SALT LAKE CITY — Mormons. That buttoned-up, straight-laced, hard right bunch of religious zealots who become increasingly more conservative as one zeroes in on Utah County. In The Righteous and Very Real Housewives of Utah County, the audiences meets the Pratt women in Payson, smack dab in the heart of Mormondom.
The story follows the Pratts through the drama that ensues when their widowed matriarch, Emma (Anne Cullimore Decker), is engaged to marry a non-Mormon man named Dimitri (Jim Dale). While Emma’s daughter, Joy (April Fossen), is up in arms that her mother would even consider replacing her father with another man, other family members are upset about the man’s unfamiliar background. Still others are panicked in anticipation of the public airing of dirty laundry that will inevitably happen when the entire extended family gets together in one reception hall.

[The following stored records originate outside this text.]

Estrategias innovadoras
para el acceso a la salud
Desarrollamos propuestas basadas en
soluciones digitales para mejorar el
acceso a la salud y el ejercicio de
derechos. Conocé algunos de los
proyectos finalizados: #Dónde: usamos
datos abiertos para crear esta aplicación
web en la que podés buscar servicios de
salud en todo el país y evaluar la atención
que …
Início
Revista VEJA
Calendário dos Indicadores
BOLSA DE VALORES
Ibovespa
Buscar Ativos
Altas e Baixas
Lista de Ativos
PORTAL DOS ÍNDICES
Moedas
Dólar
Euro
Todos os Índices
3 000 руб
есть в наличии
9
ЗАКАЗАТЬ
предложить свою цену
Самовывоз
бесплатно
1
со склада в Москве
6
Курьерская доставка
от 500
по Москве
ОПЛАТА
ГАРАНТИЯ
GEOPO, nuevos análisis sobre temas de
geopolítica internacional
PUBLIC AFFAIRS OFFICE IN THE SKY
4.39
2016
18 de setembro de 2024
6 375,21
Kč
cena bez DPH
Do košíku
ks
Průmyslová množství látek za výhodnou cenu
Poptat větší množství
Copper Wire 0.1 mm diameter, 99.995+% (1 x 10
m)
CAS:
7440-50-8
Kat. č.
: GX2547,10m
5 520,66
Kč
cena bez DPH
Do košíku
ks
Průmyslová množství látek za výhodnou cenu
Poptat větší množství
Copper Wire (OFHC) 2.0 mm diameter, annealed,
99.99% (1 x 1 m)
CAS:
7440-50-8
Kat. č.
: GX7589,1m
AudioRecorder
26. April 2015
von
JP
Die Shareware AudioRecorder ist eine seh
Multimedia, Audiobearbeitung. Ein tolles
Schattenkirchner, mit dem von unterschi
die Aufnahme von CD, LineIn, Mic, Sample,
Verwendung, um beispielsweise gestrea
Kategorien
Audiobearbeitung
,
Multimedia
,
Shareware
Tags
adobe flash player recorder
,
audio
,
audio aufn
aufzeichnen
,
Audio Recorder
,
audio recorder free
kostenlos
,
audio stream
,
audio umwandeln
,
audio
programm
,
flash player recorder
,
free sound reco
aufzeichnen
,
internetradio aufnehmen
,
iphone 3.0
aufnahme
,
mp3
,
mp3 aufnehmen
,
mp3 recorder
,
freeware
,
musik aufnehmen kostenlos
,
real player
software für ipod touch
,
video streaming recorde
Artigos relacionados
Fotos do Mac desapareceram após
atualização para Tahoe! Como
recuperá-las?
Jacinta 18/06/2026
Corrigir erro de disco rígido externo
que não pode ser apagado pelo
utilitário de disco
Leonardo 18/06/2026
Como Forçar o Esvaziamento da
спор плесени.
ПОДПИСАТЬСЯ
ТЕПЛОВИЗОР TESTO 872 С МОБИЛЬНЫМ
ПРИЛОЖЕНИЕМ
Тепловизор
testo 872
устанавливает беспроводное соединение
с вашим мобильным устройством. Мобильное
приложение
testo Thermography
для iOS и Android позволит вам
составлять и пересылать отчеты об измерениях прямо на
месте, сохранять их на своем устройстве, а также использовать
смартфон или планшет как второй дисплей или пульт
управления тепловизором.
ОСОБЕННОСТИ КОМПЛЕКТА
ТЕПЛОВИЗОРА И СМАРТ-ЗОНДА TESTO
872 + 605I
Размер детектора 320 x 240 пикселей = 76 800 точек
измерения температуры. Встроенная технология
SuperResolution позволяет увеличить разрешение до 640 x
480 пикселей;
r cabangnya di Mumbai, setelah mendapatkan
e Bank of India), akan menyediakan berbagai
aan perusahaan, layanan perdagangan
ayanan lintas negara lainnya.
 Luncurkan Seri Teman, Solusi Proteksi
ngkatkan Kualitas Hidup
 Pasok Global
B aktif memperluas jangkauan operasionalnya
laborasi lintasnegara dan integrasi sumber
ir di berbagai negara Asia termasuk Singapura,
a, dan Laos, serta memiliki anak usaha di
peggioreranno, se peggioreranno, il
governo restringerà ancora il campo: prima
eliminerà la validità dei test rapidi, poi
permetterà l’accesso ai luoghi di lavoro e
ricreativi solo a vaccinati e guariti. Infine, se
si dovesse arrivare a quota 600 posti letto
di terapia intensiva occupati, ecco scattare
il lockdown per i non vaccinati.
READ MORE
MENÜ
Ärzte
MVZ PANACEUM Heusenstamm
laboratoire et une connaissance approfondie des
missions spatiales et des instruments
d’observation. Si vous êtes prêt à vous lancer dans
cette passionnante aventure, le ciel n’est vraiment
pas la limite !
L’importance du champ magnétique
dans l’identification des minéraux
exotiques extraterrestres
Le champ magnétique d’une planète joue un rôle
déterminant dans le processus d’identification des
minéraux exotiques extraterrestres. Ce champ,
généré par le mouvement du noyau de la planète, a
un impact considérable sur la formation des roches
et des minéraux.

The Pratt women are each fit familiar molds: Joy is an energetic and opinionated woman who dons a smile as she masks her ideas in a conservative Mormon mold, especially as she and her husband are prepare to leave on a Mormon mission to Mexico. Joy has two sisters-in-law: Ramona (Holly Fowers), the terrifying woman who wears horrible Deseret Industry dresses with clunky black shoes, has been pregnant since her wedding night, and disapproves of anyone attending this play; and Lupita (Anne Louise Brings), the Mormon who grew up abroad and managed to claim the belief system without being tainted by the Utah Mormon culture. Joy’s daughter, Jena (Nicki Nixon) is a liberal Mormon vegan who insists that even with her questions and doubts, she has the right to claim a place within her culture and beliefs. And then there’s Joy’s daughter-in-law, Wendy (Haley McCormick), who is from Idaho and doesn’t believe faith and critical thought can coexist.
As the women prepared for Emma’s wedding, the audience gained a deeper understanding of what Wendy had explained in her opening monologue: that none of these women was just as she seemed on the surface. Within the simple backdrop of a generic suburban home (set designed Halee Rasmussen), each woman grappled with her relationship with both her family and the Mormon Church. Throughout the evening, it became clear that very often the two institutions are inseparable.
I found that the play’s strongest point was in presenting the conflict between different styles of living the same religion. In their very stereotypical Utah county attire (costumes designed by Melanie Nelson), each actress gave a strong portrayal of a distinct style of Mormon, and the play spoke to me more about their interactions than their specific issues. The Righteous and Very Real Housewives of Utah County didn’t necessarily cover any new themes – the characters’ conflicts touched on the Church’s attitude toward homosexuality, the pre-1978 ban on blacks holding the Priesthood, the role of women, the Word of Wisdom (the Mormon ban on coffee, alcohol, and smoking) – all of which have been given quite a bit of public attention in recent years. But, what this play brings to the table is a new look at how Mormons interact with people they care about who have a different take on “absolute truth.”
While all of the acting was strong, I enjoyed the play most during the interactions between Emma (Anne Cullimore Decker) and Lupita (Anne Louise Brings). The two had an endearing rapport that had me alternating between laughter and sentimentality, as Emma softened her hardline dogmatisms through Lupita’s feisty encouragement.
The Righteous and Very Real Housewives of Utah County, written by Miguel Santana and based on his eponymous book, and directed by Alexandra Harbold, surveyed such a broad range of issues within Mormondom that it could easily get sidetracked as the script meanders into different tangents. So, I found it refreshing that Santana and Harbold were able to still present the issues within engaging and tangible characters and always focused on the story first. The only character who I found incongruous was Wendy. After she narrates the humorous opening sequence, metaphorically describing each of the Pratt women’s personalities in terms of their relationship with green Jell-O salad, Wendy becomes a minor character. While each of the other characters’ duality and motivations are explored, Wendy’s verve seems to disappear entirely as she goes from being the leather boot sporting descendant of Idaho apostates to an unquestioning, housewife. Perhaps that abrupt transition is the whole point of her character, but from watching the play, I got the impression that Wendy was given more attention in the book.
Harbold directed a strong cast whose group chemistry made the play’s sometimes heavy subject matter enjoyable. The very gifted cast breathed life into their relationships and topics that could have felt tired without such vibrant actors. For a pleasant and often quite humorous look at Utah Mormon culture, you can’t go wrong with The Righteous and Very Real Housewives of Utah County.